Even worse is his discourse on the nature of parental rights, beginning around the 17-minute mark. “Societies quite generally still think that if you produce a child biologically, then it’s yours to parent,” Swift says. “And we think that . . . the mere fact that you created the child isn’t the kind of thing that could give you the right to parent the child, even though other people would parent it better.” Swift goes on to lament the fact that, in our current society, parents “have to really mess up quite badly for the state to feel justified in interfering with the relationship that exists. . . . Our view is that we’re still too lenient or too deferential towards parents. And in that sense our theory is pretty much child-centered.”

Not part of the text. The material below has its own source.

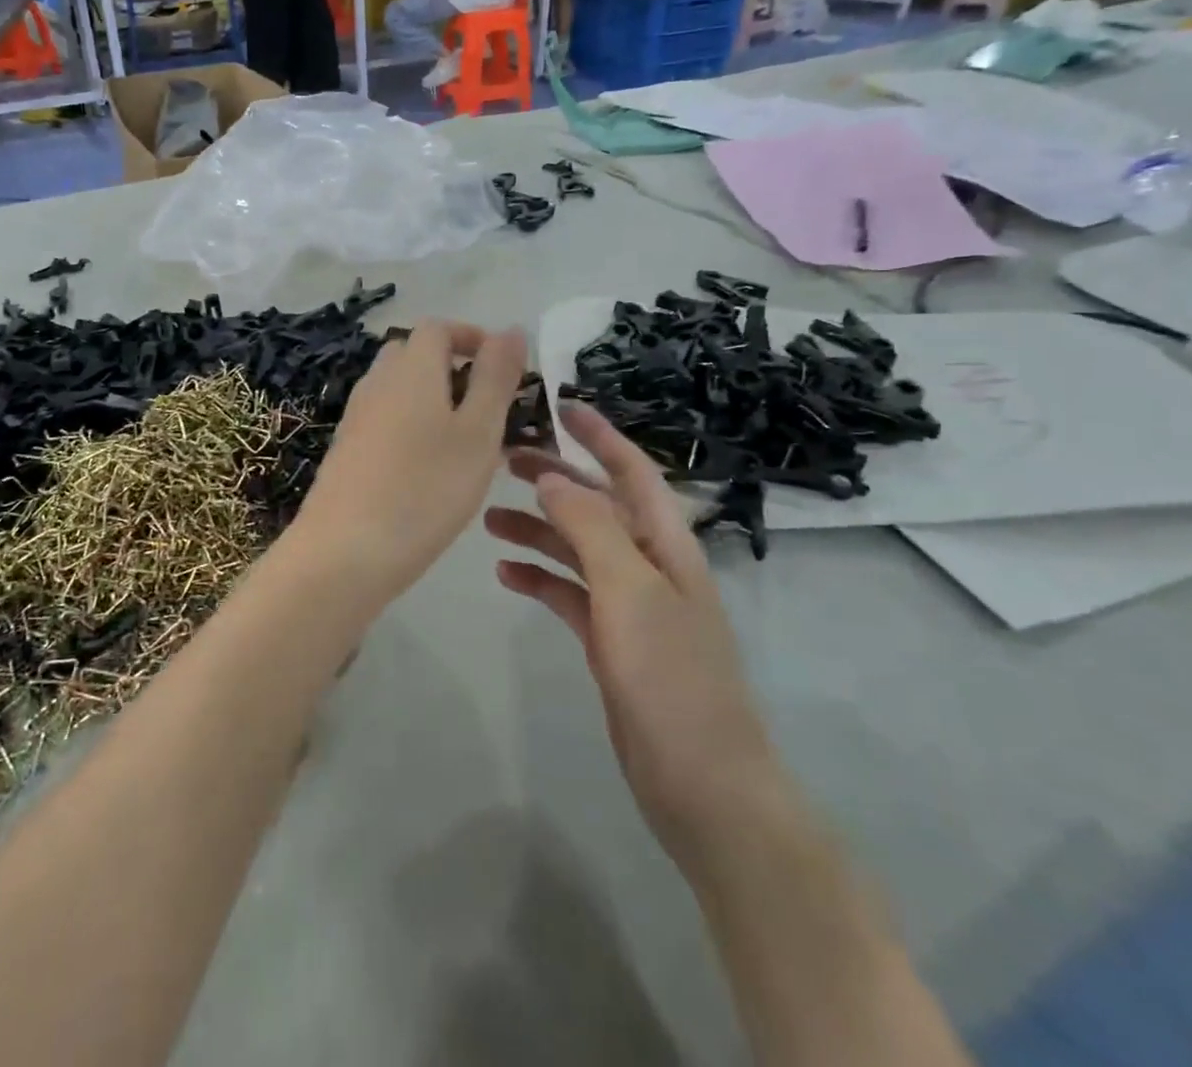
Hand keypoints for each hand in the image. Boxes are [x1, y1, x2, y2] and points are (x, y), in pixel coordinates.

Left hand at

Except it isn’t: it’s state-centered. Swift clearly believes in a ruling elite with the power to determine who is worthy and unworthy to be parents. Once again showing the instincts of a Marxist dictator in undermining family bonds, he would glibly do away with the ancient human presumption that parents have a natural right to raise their own biological children.

Progressive equality-worship relies on granting the state massive powers, exacerbating the worst inequality of all: that between the ruler and the ruled.

One can only imagine which classes of people would be considered “unworthy” to keep their babies—not through any demonstrated abuse or neglect, but merely because the state has decided another parent would be better-qualified. In the name of “equality,” one of the grossest injustices imaginable would be committed: innocent parents of the “wrong” sort would see their children torn from them and given to those of the “right” sort.

Again, by advocating an extreme, Swift reveals a key truth. Progressive equality-worship relies on granting the state massive powers, exacerbating the worst inequality of all: that between the ruler and the ruled. With this in mind, we should be wary of anyone stirring up class envy through a narrow focus on equality of outcomes. What begins as a quest for “fairness” ends with an all-consuming, suffocating state, meddling in your business and micromanaging your everyday pursuits of happiness. The youthful tumult of the Bolshevik Revolution quickly gives way to the stale, joyless oppression of a Communist Party hack in an ill-fitting suit, holding a gun to your head. In the end, there is only one insurmountable inequality: the gap between those who make the rules, and those who must obey.

So, parents, take heart. What you consider to be the mundane tasks of daily faithful parenting—reading stories, eating family dinner, working in the yard together—may actually be the vital business of saving the republic.